8 Degrees of Reason™
To address reflective communication, collaborative decision making, and conflict resolution, we need to be able to accurately communicate the reasons behind our explanations. And behind every explanation ever given, there are only eight basic types of reasons. Answers range from “because I said so” to “because the empirical evidence supports the hypothesis,” or even “because I didn’t think to ask.”
As “mental misers,” we quench curiosity by accepting the reason with the least level of effort (cognitive demand) required. So the lower degrees are more efficient than higher degrees. For example, “because I wanted to” (first degree) is a reason that takes less effort than “because the hypothesis was confirmed” (seventh degree).
While many people have made contributions in advancing our understanding for each of the 8 Degrees of Reason, there are some people that stand out for their significant influence. In their approach to explaining why people respond as they do, it is hard to find a more extreme example of different approaches than by looking at B. F. Skinner and Socrates. For the 1st degree of reason, B. F. Skinner is known for his contributions to behavioral psychology and those answers to “why” that come from a reactive reason. Skinner’s insights were around the common ground between training pigeons and training people. But people have more reasons than pigeons. At the other end of the spectrum, the 8th degree of reason, Socrates is known for his method of questioning in what is called the Socratic Method.
Applying The 8 Reasons
Why did the chicken cross the road? The answer to this old joke is “to get to the other side.” The problem is that it is not really funny when these types of answers appear when we are trying to address collaboration and conflict resolution. Instead of asking the open-ended question why, if we engage in an exercise of asking what, we can be more precise in our communications: what tradeoffs, what principle, what definition, what motive, etc. If we ask for tradeoffs, instead of just asking why, we may find that there are none, and so the reason is just from want (first degree), not judgment (sixth degree).

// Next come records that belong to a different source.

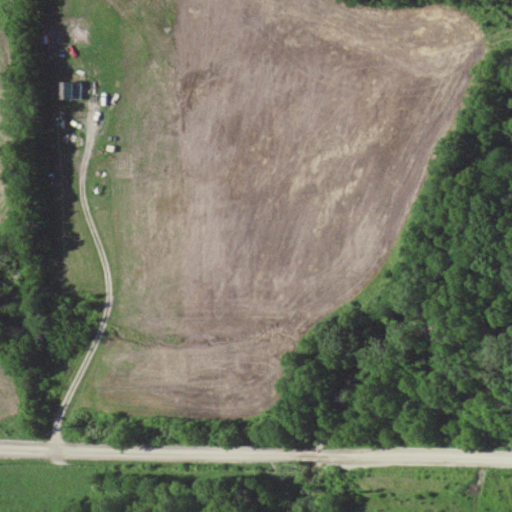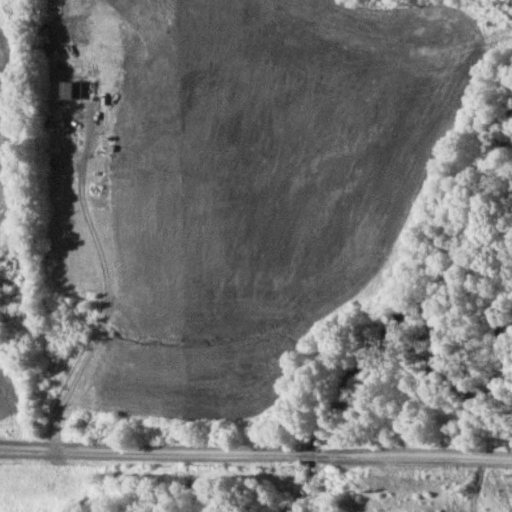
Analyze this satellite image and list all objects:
building: (72, 90)
road: (109, 261)
road: (255, 454)
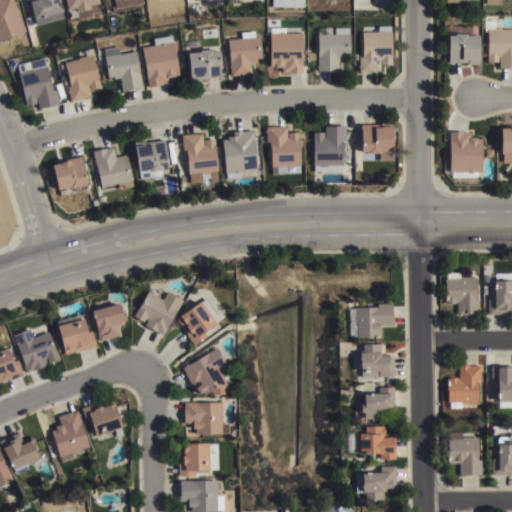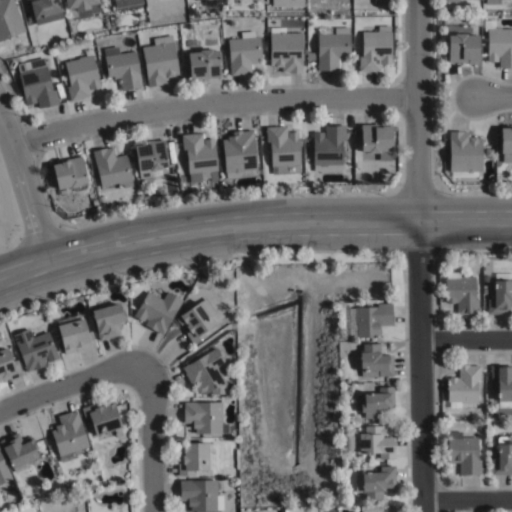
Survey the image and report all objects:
building: (450, 0)
building: (450, 0)
building: (381, 1)
building: (381, 1)
building: (125, 2)
building: (125, 2)
building: (492, 2)
building: (211, 3)
building: (276, 3)
building: (83, 6)
building: (80, 7)
building: (44, 10)
building: (45, 10)
building: (9, 19)
building: (9, 20)
building: (498, 43)
building: (331, 47)
building: (499, 47)
building: (462, 48)
building: (332, 49)
building: (375, 49)
building: (375, 49)
building: (463, 49)
building: (285, 50)
building: (285, 50)
building: (242, 52)
building: (243, 52)
building: (310, 56)
building: (158, 60)
building: (159, 60)
building: (201, 62)
building: (204, 64)
building: (121, 67)
building: (122, 67)
building: (79, 76)
building: (80, 77)
building: (34, 83)
building: (36, 83)
road: (493, 96)
road: (212, 101)
building: (378, 139)
building: (377, 140)
building: (506, 143)
building: (506, 145)
building: (328, 146)
building: (283, 147)
building: (328, 149)
building: (282, 150)
building: (463, 152)
building: (464, 152)
building: (239, 154)
building: (239, 155)
building: (198, 156)
building: (199, 157)
building: (150, 158)
building: (150, 158)
building: (110, 167)
building: (111, 168)
building: (327, 169)
building: (68, 173)
building: (69, 174)
road: (25, 186)
road: (252, 222)
road: (417, 256)
building: (457, 293)
building: (460, 293)
building: (496, 294)
building: (500, 295)
building: (157, 310)
building: (156, 311)
building: (372, 318)
building: (106, 319)
building: (107, 320)
building: (369, 320)
building: (196, 321)
building: (195, 322)
building: (73, 335)
building: (74, 335)
road: (465, 339)
building: (34, 349)
building: (33, 350)
building: (374, 360)
building: (375, 361)
building: (8, 365)
building: (7, 367)
building: (206, 372)
building: (206, 373)
building: (498, 383)
building: (458, 384)
building: (502, 384)
road: (68, 386)
building: (463, 386)
building: (375, 403)
building: (375, 404)
building: (202, 416)
building: (100, 417)
building: (102, 417)
building: (204, 418)
building: (68, 433)
building: (68, 437)
road: (152, 439)
building: (376, 441)
building: (371, 444)
building: (19, 449)
building: (458, 452)
building: (19, 454)
building: (463, 454)
building: (192, 457)
building: (499, 457)
building: (502, 457)
building: (196, 458)
building: (3, 471)
building: (3, 474)
building: (374, 482)
building: (376, 483)
building: (198, 495)
building: (200, 495)
road: (466, 500)
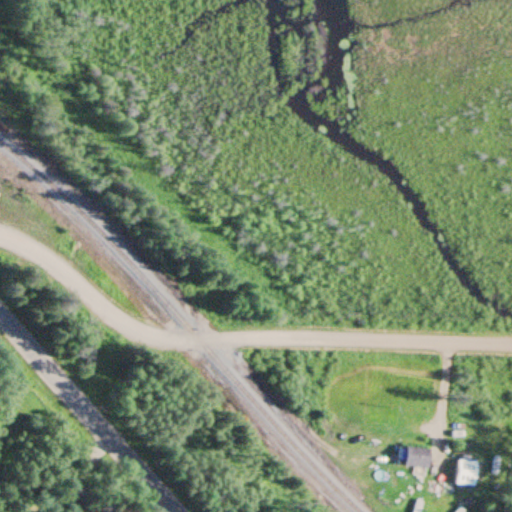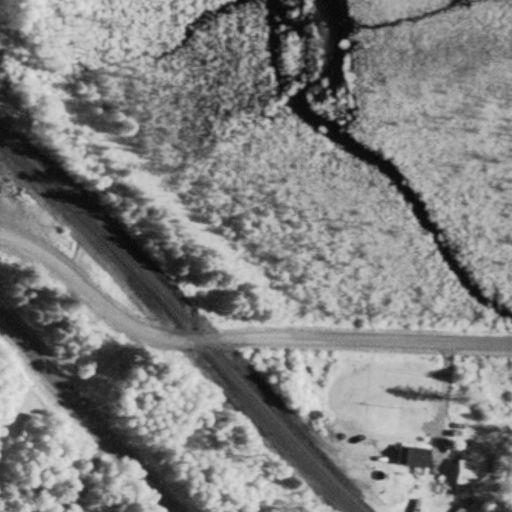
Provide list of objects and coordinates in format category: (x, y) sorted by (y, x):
railway: (181, 324)
road: (239, 338)
road: (86, 414)
building: (412, 457)
building: (452, 479)
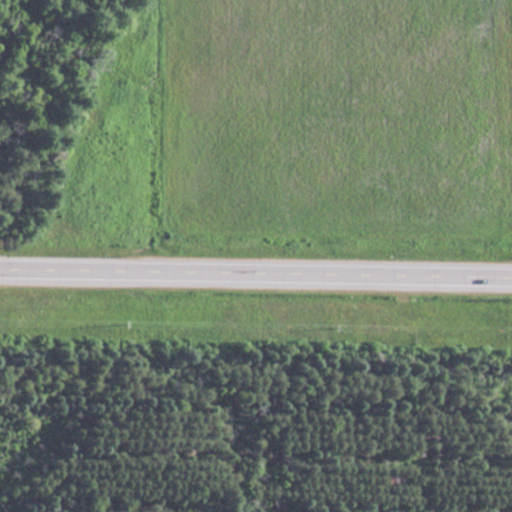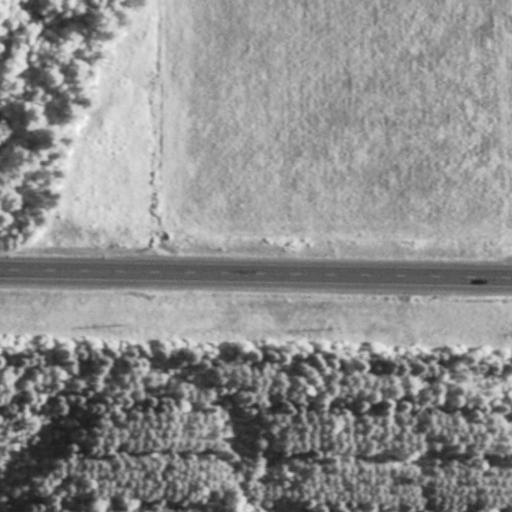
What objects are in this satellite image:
road: (255, 277)
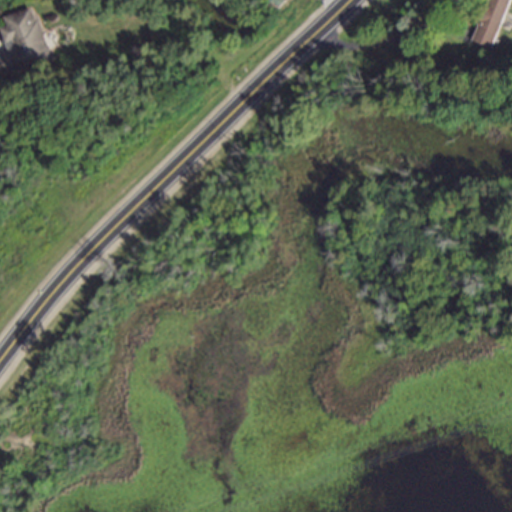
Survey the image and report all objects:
building: (493, 22)
road: (389, 40)
building: (24, 44)
road: (170, 175)
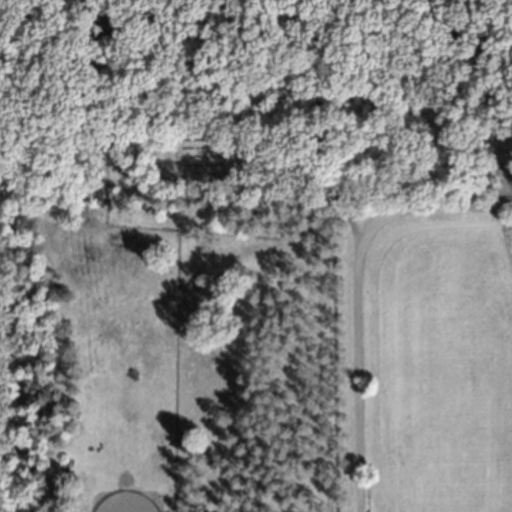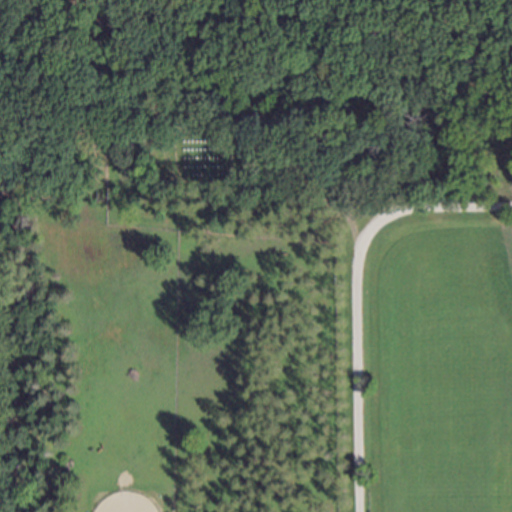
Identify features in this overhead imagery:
building: (311, 171)
road: (358, 296)
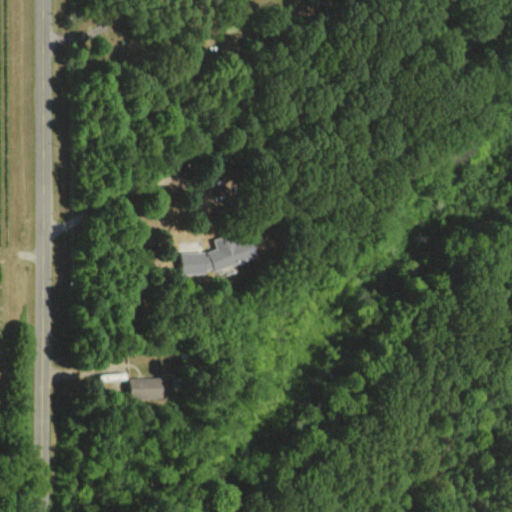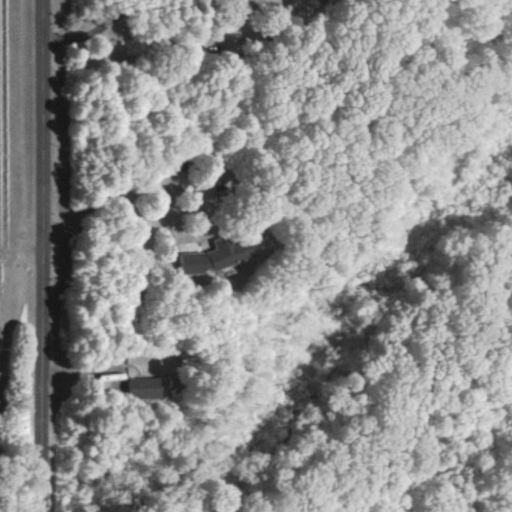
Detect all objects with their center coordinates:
road: (93, 31)
road: (133, 188)
building: (218, 253)
road: (40, 255)
building: (144, 386)
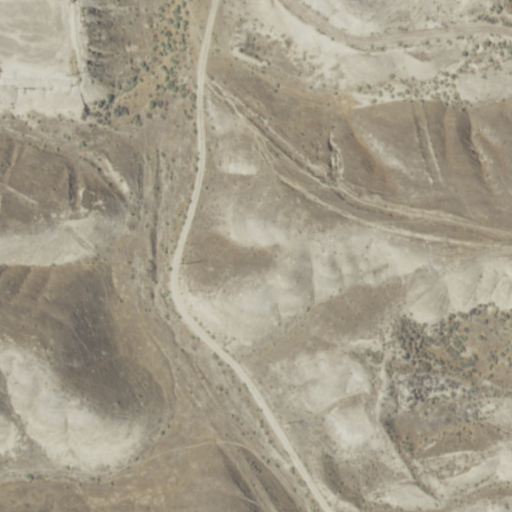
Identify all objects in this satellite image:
road: (402, 40)
road: (236, 268)
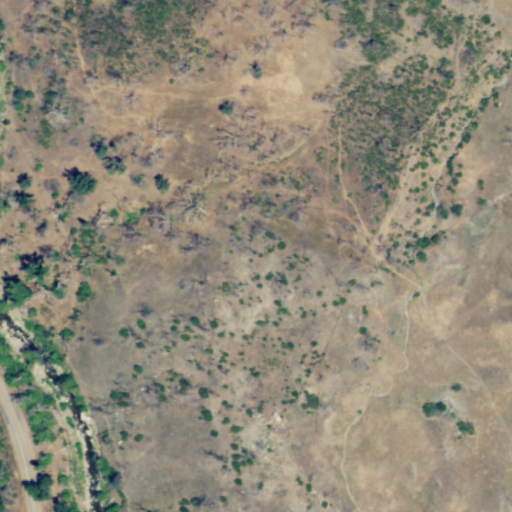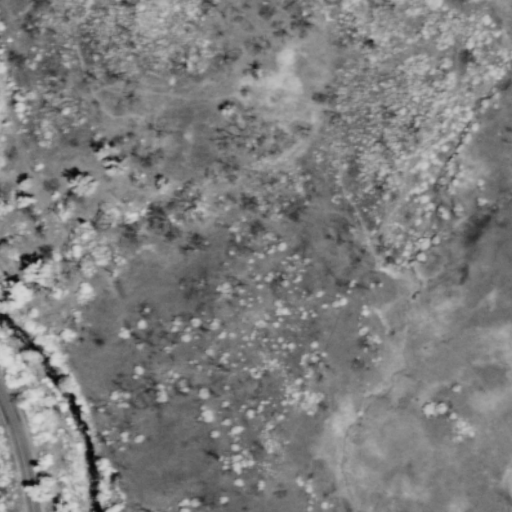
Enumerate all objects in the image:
road: (21, 451)
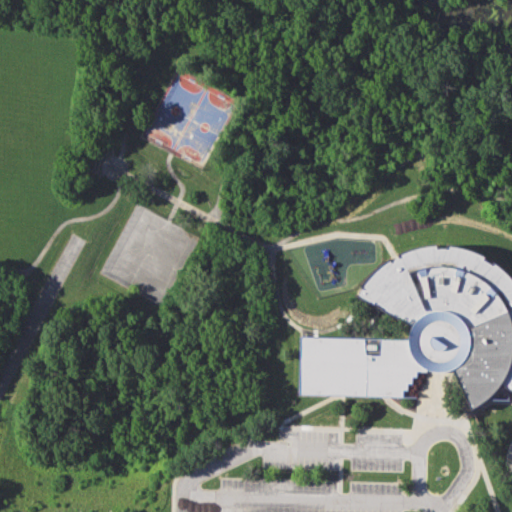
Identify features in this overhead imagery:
road: (151, 40)
road: (181, 185)
road: (389, 206)
road: (66, 222)
road: (338, 232)
road: (259, 242)
building: (422, 329)
building: (423, 331)
road: (390, 401)
road: (511, 413)
road: (379, 429)
road: (444, 431)
road: (469, 435)
road: (239, 445)
road: (339, 447)
parking lot: (299, 475)
road: (187, 485)
road: (468, 487)
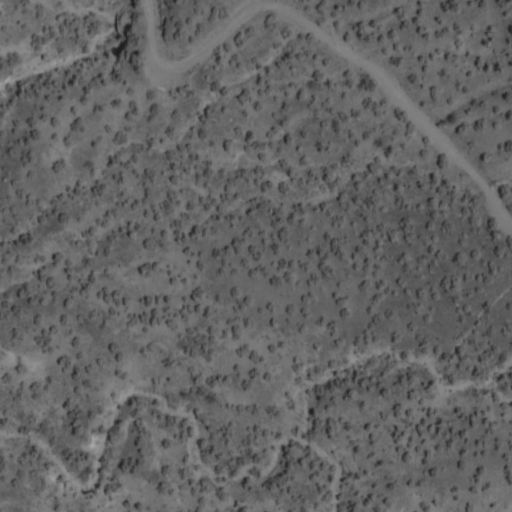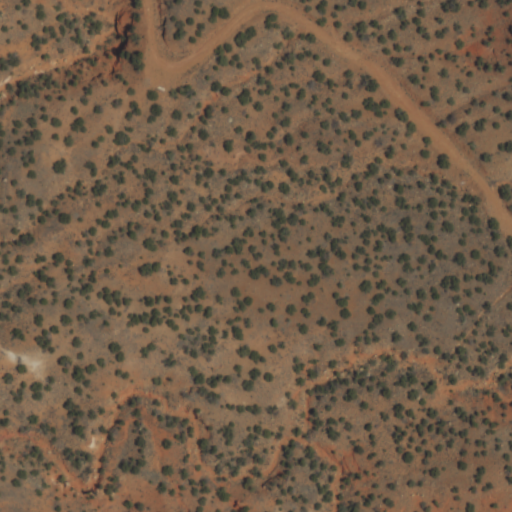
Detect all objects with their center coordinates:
road: (341, 97)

In applying the eight reasons during collaboration and conflict resolution, we will ultimately reach a point where we can find what the explanation is based on. For example, explanations that come from the first degree of reason will ultimately tell us what or whom you are willing to accept as the authority. And explanations that come from the eighth degree of reason will ultimately tell us what you are willing to ask, while expecting an answer.
Questioning is not just an exercise in brainstorming or creativity. The key is that we have to expect an answer. When Albert Einstein asked himself the question of what he would see if he could ride on a beam of light, he expected an answer. And it was this expectation of an answer that led to his theory of relativity. If we ask a parent, CEO, or elected official how debt can continually increase without eventual bankruptcy, yet let him or her talk without answering the question, then questioning did not occur. For Questioning to be given as the reason within an explanation, there needs to be more than just asking, there needs to be an answer.
From the Book
"For artificial intelligence (AI) to work, a system needs to be able to recognize an entity, case, or event. When you write characters into boxes on a paper form, the form can be scanned by a system and the characters are recognized using OCR, or Optical Character Recognition software. So you could say that OCR works because of the “R.”
We can recognize a character of the alphabet, but we should also be able to recognize where we are within an explanation. And by knowing where we are and where we want to go, the system will appear intelligent.
The reason that we have not seen major advancements in generalized AI is because we have not seen major advancements in a philosophy of mind for the technology to rest upon."